Kurzfristig sicherlich nicht. Es werden auch in den kommenden Quartalen im Vergleich zu den Industriestaaten höhere Wachstumsraten erzielt werden. Langfristig ist der Börsencrash für die anvisierten Strukturreformen jedoch ein schwerer Schlag, da die Börse als attraktive Finanzierungsquelle für innovative Technologieunternehmen geschwächt ist Der notwendige Schwenk zu mehr Innovation wird dadurch weiter behindert, die wirtschaftliche Dynamik wird schwächer. Für zunächst gescheitert muss man auch den Versuch der Regierung erklären, die Wirtschaft zu liberalisieren, aber dennoch die staatliche Kontrolle zu behalten. Peking steckt in einem schweren Dilemma.
Morgan Stanley warnt: Ein langsamer wachsendes China könnte die Weltwirtschaft in eine Rezession stürzen. Eine realistische Prognose?
Die Warnung muss man sicherlich sehr ernst nehmen. Fällt China als Lokomotive weg, spüren dies viele Länder. Insbesondere die Exportnation Deutschland. Die Automobilindustrie, die Arzneimittelhersteller oder der Maschinenbau müssen sich auf ein deutlich schwächeres China-Geschäft einstellen.
Kann China ein neues Konjunkturprogramm starten?
Bei Weitem nicht mehr so einfach, wie dies im Zuge der globalen Finanzkrise 2007 geschehen ist. Seit 2007 haben sich die Gesamtschulden vervierfacht. Nach Berechnungen des McKinsey Global Institute liegen Chinas Schulden bei 282 Prozent des Bruttoinlandsprodukts und damit höher als die der USA oder Deutschlands.
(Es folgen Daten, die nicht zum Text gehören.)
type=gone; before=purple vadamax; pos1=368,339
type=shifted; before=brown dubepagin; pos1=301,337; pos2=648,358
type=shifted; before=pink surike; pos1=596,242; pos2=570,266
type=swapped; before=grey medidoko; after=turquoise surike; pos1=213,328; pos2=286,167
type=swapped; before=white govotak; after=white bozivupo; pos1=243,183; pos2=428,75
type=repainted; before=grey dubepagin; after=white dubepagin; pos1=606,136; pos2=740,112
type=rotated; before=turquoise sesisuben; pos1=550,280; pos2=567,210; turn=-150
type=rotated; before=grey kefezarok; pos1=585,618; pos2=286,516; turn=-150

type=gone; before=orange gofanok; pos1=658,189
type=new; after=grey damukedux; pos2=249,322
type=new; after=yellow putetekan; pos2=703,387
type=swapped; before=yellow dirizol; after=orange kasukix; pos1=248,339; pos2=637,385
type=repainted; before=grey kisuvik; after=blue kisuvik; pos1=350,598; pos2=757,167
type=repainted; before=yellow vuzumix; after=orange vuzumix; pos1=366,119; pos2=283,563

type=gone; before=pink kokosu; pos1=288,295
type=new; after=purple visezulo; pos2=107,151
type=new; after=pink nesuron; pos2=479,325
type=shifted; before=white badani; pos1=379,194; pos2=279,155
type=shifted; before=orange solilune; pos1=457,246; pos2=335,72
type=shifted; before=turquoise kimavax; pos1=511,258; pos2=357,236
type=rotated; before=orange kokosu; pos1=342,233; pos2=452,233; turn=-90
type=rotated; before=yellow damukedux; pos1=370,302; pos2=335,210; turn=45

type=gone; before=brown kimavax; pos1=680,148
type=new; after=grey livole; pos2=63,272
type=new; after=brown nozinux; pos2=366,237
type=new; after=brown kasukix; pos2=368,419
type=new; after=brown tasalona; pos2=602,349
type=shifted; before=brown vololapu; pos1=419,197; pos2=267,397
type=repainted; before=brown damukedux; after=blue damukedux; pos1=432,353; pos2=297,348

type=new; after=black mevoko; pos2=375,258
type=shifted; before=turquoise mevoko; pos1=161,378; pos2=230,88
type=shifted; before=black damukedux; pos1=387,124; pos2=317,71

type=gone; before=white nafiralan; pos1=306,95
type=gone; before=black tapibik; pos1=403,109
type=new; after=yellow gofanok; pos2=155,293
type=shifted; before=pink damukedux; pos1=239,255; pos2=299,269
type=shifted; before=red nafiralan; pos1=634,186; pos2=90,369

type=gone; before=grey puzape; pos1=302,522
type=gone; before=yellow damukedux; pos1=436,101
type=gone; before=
So hoch sind weder Griechenland noch die USA verschuldet.
Björn Conrad ist stellvertretender Direktor beim Forschungshaus Merics. Zuvor arbeitete er als Climate Change and Environment Officer der United Nations FAO an einer Vielzahl von Umweltprojekten in China und angrenzenden Ländern Ostasiens. Davor war er für die Weltbank Global Environment Facility in Washington tätig. Nach einem Studium der Sinologie, Politikwissenschaft und VWL in Deutschland und China absolvierte Conrad den Master of Public Policy an der Harvard Kennedy School.